Here in the wild-n-wacky pages of "Scatterbrain" is an assembly of comics and children's book talent like no other ever produced. This praised anthology features the monocular adventures of Steve Guarnaccias American Illustration Award-winning Kid Cyclops, along with delightful tales from the honed, silly minds of Jim Woodring, Sergio Aragons, Steve Parkhouse, Kilian Plunkett, Evan Dorkin, Jay 'Jetcat' Stephens, Dave 'Weasel' Cooper, and more. Plus, the whole jolly, head-spinning affair is headlined by ABU Gung from perennial award-winner Mike 'Hellboy' Mignola, and lovingly wrapped in a new cover by Craig Thompson, along with comics and illustrations by this award-winning creator of 'Goodbye, Chunky Rice. Don't miss it!
I'm a sucker for anthologies, so that's definitely a +1 for me.
A wonderful, large, colorful book with a lot of zany stories from the fresh talent of the late 90's gathered by Dark Horse. I found the volume to be a great time capsule - it features a nice mix between the grungy, postmodernist visuals of the 90's and a colorful, wacky childish attitude of the early 2000's. Digital art was still at the beginning, but some of the explorations in this volume are pretty nice.
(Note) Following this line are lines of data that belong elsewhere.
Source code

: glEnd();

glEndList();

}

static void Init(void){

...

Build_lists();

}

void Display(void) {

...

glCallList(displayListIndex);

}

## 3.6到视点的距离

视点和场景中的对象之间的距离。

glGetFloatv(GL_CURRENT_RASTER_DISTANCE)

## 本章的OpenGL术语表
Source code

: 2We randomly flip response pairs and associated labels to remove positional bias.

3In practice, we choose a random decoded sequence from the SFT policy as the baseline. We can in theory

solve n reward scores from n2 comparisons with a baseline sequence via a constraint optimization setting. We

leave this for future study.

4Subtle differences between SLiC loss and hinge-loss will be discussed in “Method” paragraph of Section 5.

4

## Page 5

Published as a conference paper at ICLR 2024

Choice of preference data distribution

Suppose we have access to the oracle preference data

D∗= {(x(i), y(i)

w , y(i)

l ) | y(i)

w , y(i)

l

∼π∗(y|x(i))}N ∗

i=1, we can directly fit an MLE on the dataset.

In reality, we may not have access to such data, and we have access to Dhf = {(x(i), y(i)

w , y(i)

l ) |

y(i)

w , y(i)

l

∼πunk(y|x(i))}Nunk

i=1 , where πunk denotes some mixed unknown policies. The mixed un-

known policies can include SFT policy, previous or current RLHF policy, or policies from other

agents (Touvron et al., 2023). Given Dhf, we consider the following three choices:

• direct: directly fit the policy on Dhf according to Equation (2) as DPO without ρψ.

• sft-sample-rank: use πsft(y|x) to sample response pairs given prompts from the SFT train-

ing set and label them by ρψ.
The authors that stand out are Dave Cooper, Mike Mignola, Pat McEown, Evan Dorkin and Chris Garbutt in his Spumco-heavy beginning.
Extra applause goes to Craig Thompson, who has provided the most art (the cover and some one-pagers) and thus, created some minimal visual coherence in this book. I only knew of Thompson from his very beautiful and very sensible novel Blankets, so it was a nice surprise seeing his more absurdist and unhinged side.
A mid-tier collection of short comics by Darkhorse mainstays. Most of the contributions I've seen elsewhere.
I think the Mignola story is unique though, the book is worth it just to get a new Mignola comic. Hopefully they've reprinted that story somewhere else as well, but it was new to me. It's called "Abu Gung and the Beanstalk".
Dave Cooper is nice to see. The Jim Woodring story is quite different from what he usually does, it's a goofy western story with animal characters.
Most of the art here did not need to oversized format.